**Work to complete:** From the entries that follow, copy each line containing the word "right".

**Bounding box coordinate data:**
--------------------------------------------------
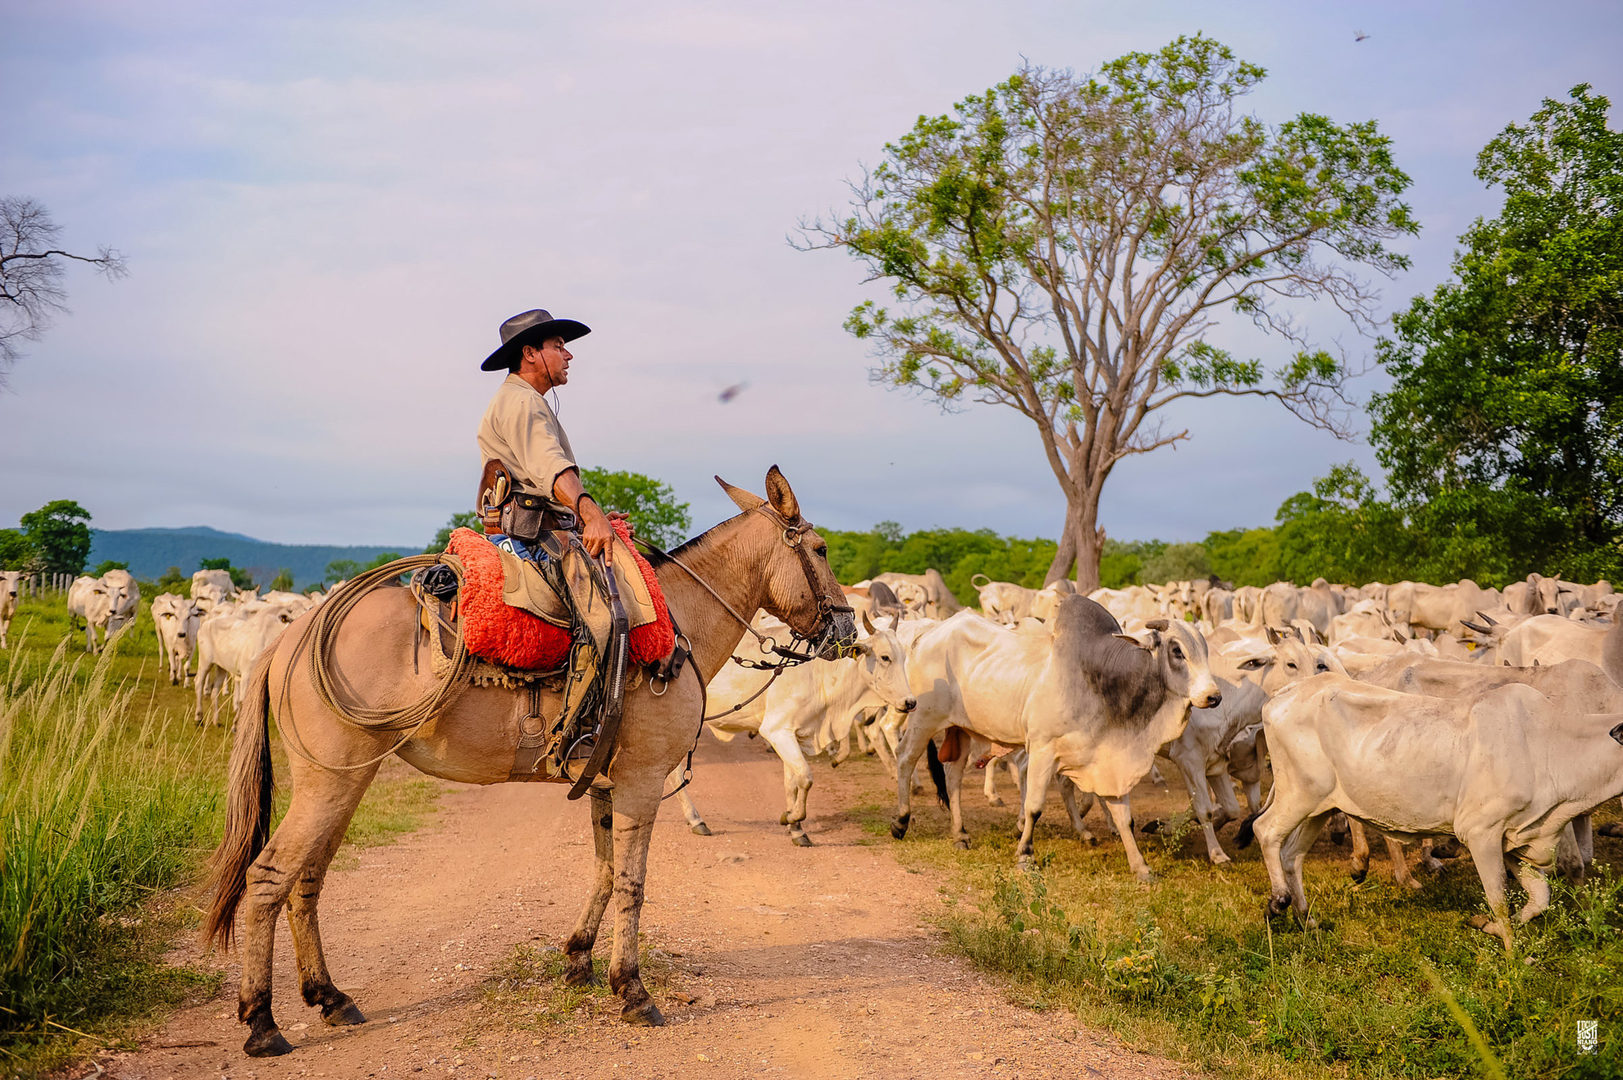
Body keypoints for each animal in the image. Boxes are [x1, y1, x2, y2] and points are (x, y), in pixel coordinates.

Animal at [889, 594, 1220, 883]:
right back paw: (901, 821)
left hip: (962, 730)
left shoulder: (1110, 760)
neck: (1104, 681)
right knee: (905, 759)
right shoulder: (1043, 749)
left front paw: (1141, 868)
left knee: (953, 776)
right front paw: (1025, 855)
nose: (1213, 696)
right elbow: (1034, 806)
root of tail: (926, 634)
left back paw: (959, 834)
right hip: (924, 718)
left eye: (1205, 650)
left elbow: (1124, 818)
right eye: (1177, 651)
--------------------------------------------------
**Result:**
right back paw: (901, 821)
right knee: (905, 759)
right shoulder: (1043, 749)
right front paw: (1025, 855)
right elbow: (1034, 806)
right hip: (924, 718)
right eye: (1177, 651)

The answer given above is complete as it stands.